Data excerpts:
——————————
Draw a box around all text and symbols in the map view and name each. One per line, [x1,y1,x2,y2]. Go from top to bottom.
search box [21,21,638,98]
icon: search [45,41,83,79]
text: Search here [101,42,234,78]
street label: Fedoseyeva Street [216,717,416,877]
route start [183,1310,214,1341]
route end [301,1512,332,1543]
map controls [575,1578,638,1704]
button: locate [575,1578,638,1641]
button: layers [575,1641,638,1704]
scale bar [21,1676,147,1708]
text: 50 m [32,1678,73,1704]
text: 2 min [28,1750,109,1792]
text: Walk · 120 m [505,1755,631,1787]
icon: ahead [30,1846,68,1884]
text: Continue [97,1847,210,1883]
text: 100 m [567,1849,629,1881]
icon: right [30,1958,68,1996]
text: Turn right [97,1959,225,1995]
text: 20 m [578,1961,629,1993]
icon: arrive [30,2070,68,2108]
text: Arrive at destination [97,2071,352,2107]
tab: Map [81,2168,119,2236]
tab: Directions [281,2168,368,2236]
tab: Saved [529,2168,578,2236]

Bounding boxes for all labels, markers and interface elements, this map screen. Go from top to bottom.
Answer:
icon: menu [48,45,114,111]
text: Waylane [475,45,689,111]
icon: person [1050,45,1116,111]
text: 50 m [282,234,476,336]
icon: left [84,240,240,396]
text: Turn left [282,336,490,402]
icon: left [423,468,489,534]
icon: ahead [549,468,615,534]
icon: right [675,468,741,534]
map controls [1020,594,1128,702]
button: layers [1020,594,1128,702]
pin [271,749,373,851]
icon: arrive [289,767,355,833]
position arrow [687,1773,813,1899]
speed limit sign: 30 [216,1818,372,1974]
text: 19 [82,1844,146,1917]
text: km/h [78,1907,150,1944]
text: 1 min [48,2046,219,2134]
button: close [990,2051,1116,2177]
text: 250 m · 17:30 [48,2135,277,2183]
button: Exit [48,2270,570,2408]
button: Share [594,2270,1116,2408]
——————————
YOUR GOAL:
Pull out each record as written and restate it exactly.

TASK RESULT:
Draw a box around all text and symbols in the map view and name each. One per line, [x1,y1,x2,y2]. Go from top to bottom.
search box [21,21,638,98]
icon: search [45,41,83,79]
text: Search here [101,42,234,78]
street label: Fedoseyeva Street [216,717,416,877]
route start [183,1310,214,1341]
route end [301,1512,332,1543]
map controls [575,1578,638,1704]
button: locate [575,1578,638,1641]
button: layers [575,1641,638,1704]
scale bar [21,1676,147,1708]
text: 50 m [32,1678,73,1704]
text: 2 min [28,1750,109,1792]
text: Walk · 120 m [505,1755,631,1787]
icon: ahead [30,1846,68,1884]
text: Continue [97,1847,210,1883]
text: 100 m [567,1849,629,1881]
icon: right [30,1958,68,1996]
text: Turn right [97,1959,225,1995]
text: 20 m [578,1961,629,1993]
icon: arrive [30,2070,68,2108]
text: Arrive at destination [97,2071,352,2107]
tab: Map [81,2168,119,2236]
tab: Directions [281,2168,368,2236]
tab: Saved [529,2168,578,2236]

Bounding boxes for all labels, markers and interface elements, this map screen. Go from top to bottom.
Answer:
icon: menu [48,45,114,111]
text: Waylane [475,45,689,111]
icon: person [1050,45,1116,111]
text: 50 m [282,234,476,336]
icon: left [84,240,240,396]
text: Turn left [282,336,490,402]
icon: left [423,468,489,534]
icon: ahead [549,468,615,534]
icon: right [675,468,741,534]
map controls [1020,594,1128,702]
button: layers [1020,594,1128,702]
pin [271,749,373,851]
icon: arrive [289,767,355,833]
position arrow [687,1773,813,1899]
speed limit sign: 30 [216,1818,372,1974]
text: 19 [82,1844,146,1917]
text: km/h [78,1907,150,1944]
text: 1 min [48,2046,219,2134]
button: close [990,2051,1116,2177]
text: 250 m · 17:30 [48,2135,277,2183]
button: Exit [48,2270,570,2408]
button: Share [594,2270,1116,2408]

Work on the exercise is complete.